Required work – Select every line of the data below that contains the string "qSketchRegion", and copy each one.

[Stored entries]
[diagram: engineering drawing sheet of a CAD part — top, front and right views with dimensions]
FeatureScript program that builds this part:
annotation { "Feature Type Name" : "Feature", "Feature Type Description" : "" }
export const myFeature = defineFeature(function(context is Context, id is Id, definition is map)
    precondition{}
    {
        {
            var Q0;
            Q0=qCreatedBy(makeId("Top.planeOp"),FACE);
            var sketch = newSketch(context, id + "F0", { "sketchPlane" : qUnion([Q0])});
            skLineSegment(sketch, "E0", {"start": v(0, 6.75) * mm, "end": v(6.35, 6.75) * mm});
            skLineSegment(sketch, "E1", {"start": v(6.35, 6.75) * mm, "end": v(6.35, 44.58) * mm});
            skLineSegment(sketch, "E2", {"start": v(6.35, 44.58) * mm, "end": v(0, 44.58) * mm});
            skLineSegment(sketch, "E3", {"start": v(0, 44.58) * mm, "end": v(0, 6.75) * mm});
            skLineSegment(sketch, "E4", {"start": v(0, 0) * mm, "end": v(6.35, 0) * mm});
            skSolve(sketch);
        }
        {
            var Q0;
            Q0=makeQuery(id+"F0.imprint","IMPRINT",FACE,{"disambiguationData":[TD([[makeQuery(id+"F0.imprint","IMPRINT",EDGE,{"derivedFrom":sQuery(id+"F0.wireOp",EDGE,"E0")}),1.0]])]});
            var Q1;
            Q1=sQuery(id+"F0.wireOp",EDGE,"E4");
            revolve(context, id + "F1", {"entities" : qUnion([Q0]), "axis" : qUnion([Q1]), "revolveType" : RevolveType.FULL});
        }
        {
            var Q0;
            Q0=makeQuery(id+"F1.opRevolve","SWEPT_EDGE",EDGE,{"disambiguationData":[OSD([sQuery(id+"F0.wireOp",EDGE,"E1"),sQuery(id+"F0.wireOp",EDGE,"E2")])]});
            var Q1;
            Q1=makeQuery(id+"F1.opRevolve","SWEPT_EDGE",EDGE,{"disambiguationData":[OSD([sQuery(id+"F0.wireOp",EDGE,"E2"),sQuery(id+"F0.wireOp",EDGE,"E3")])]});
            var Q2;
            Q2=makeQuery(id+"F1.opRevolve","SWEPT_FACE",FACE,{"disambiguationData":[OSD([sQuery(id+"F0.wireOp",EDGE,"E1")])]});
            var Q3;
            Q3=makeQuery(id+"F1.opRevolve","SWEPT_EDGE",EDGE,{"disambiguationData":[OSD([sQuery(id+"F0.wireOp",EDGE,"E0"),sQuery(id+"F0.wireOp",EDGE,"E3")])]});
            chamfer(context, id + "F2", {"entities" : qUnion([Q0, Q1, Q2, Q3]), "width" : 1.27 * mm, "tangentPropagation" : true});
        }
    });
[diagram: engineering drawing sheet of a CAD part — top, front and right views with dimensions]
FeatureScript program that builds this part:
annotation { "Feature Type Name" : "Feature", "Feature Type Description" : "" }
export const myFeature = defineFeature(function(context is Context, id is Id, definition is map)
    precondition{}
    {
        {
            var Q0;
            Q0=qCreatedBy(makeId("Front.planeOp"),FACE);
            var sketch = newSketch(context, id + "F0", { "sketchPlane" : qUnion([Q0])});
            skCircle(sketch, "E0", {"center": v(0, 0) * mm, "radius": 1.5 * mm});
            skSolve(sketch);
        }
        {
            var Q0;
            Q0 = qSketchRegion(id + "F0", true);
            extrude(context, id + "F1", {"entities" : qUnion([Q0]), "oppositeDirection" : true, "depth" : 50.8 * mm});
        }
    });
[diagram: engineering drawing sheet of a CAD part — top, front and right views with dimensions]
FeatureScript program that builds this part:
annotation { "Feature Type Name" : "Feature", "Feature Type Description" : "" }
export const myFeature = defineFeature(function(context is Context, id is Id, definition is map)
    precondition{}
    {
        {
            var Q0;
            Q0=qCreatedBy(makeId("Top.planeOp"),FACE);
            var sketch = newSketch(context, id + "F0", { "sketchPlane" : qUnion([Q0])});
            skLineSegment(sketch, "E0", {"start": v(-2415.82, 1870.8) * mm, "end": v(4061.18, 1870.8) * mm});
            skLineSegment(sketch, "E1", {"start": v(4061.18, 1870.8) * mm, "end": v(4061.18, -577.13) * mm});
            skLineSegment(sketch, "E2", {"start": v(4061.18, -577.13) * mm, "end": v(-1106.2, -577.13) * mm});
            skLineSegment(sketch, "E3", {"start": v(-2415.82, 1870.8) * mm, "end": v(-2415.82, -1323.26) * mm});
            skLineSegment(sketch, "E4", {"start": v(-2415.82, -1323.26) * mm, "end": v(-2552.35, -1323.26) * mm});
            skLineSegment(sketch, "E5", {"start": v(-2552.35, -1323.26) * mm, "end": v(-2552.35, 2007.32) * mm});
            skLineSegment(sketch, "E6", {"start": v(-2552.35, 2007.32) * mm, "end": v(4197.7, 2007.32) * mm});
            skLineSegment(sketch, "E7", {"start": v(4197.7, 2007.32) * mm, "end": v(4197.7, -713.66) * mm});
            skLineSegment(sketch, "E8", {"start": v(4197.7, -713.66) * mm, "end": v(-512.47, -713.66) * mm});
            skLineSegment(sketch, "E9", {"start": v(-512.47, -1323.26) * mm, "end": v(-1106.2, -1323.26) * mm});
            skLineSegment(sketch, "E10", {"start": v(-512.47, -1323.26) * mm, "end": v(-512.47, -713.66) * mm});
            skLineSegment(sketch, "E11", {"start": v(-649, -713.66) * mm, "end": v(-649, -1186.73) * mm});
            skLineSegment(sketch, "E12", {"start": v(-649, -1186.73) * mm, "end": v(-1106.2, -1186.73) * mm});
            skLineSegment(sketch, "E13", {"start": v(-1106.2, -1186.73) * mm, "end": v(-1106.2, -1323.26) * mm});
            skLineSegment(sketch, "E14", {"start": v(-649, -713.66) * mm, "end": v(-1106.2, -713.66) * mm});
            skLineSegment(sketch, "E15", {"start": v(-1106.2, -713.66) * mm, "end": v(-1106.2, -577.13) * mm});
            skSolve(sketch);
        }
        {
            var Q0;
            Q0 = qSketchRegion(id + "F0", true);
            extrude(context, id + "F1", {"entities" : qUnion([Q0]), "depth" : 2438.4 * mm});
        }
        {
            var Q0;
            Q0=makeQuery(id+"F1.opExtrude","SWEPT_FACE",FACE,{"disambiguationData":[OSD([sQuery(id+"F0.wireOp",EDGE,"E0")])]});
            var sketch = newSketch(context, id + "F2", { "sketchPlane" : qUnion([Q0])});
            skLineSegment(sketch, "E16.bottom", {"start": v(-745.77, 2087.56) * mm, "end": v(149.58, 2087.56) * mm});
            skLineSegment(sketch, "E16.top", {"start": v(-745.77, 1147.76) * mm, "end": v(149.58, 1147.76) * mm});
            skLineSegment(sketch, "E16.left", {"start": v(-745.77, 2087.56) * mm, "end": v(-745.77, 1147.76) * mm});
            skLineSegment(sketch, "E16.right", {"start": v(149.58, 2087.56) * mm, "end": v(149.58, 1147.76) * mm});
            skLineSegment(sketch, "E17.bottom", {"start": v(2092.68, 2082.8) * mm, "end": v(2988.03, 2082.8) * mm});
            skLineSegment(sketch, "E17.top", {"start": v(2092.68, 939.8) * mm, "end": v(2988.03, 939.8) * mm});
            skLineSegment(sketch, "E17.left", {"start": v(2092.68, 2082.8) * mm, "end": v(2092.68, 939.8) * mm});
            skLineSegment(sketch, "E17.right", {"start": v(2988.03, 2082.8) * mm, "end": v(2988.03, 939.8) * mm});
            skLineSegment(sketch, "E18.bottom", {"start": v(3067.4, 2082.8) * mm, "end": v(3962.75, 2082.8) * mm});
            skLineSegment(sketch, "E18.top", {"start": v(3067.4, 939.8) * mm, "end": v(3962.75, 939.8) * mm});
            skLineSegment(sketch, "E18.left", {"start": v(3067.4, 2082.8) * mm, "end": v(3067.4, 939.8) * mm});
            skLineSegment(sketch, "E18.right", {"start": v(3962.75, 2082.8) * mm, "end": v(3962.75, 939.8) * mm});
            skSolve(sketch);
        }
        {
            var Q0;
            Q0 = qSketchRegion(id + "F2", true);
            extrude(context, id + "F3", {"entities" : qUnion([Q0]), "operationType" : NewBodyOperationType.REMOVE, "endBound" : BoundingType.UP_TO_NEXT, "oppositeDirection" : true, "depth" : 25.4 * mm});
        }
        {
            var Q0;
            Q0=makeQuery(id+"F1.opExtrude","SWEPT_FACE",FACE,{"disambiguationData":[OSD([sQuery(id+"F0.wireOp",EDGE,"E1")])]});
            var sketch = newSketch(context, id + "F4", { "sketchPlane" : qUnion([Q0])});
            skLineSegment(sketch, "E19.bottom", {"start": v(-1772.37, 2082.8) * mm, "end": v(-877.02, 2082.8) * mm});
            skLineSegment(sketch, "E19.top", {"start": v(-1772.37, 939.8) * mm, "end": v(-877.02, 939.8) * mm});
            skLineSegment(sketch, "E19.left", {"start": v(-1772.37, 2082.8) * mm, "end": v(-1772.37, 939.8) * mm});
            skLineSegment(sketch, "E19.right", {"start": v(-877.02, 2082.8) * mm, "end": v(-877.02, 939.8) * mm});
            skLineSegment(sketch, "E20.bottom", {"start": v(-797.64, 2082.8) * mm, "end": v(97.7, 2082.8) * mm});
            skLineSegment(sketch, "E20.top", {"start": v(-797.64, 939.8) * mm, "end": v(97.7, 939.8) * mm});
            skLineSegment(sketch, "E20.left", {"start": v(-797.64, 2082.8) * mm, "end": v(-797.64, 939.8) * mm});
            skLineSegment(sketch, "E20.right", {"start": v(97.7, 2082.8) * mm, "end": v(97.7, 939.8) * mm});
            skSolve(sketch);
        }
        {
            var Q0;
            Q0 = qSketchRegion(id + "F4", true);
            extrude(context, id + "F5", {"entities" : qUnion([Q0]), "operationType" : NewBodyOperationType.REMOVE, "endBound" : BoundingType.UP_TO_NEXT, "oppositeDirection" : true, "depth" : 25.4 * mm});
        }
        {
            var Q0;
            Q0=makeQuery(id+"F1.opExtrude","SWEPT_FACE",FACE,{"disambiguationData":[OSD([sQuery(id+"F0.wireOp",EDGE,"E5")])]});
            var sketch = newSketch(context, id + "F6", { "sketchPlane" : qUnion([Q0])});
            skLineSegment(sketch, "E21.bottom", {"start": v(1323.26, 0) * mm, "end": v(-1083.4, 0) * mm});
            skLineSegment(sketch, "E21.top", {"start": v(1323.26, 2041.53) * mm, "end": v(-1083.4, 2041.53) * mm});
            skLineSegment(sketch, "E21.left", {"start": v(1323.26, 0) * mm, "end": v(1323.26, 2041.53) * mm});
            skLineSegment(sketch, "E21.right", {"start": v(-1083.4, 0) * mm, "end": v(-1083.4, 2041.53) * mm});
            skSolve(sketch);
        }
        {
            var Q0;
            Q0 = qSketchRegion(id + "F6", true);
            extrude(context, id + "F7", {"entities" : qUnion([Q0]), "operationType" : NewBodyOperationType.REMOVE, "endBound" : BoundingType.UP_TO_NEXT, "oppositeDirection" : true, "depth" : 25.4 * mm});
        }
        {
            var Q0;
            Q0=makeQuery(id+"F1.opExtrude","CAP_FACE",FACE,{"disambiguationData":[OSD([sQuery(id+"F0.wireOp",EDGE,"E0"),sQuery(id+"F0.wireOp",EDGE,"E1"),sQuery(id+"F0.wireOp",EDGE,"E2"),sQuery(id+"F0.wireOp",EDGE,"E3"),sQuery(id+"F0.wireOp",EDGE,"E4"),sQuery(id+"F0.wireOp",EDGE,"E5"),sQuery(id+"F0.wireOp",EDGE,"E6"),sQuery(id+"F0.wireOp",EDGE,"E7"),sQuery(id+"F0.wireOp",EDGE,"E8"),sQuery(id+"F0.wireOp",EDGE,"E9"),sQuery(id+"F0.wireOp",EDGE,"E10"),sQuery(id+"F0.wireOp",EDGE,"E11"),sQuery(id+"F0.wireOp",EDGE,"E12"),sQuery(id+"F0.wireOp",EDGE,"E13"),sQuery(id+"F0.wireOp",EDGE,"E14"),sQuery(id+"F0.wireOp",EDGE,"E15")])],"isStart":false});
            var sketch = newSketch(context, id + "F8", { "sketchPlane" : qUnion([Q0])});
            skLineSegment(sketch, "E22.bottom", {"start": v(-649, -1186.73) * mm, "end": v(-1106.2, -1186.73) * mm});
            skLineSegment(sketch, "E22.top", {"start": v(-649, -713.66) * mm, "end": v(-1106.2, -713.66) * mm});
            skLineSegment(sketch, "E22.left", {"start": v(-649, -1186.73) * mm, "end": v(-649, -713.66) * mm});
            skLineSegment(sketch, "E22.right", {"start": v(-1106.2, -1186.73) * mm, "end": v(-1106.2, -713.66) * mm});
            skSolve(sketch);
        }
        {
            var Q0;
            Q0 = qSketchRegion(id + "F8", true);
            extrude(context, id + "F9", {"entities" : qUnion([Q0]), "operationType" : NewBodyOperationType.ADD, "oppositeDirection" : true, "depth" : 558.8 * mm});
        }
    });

Correct result –
            Q0 = qSketchRegion(id + "F0", true);
            Q0 = qSketchRegion(id + "F0", true);
            Q0 = qSketchRegion(id + "F2", true);
            Q0 = qSketchRegion(id + "F4", true);
            Q0 = qSketchRegion(id + "F6", true);
            Q0 = qSketchRegion(id + "F8", true);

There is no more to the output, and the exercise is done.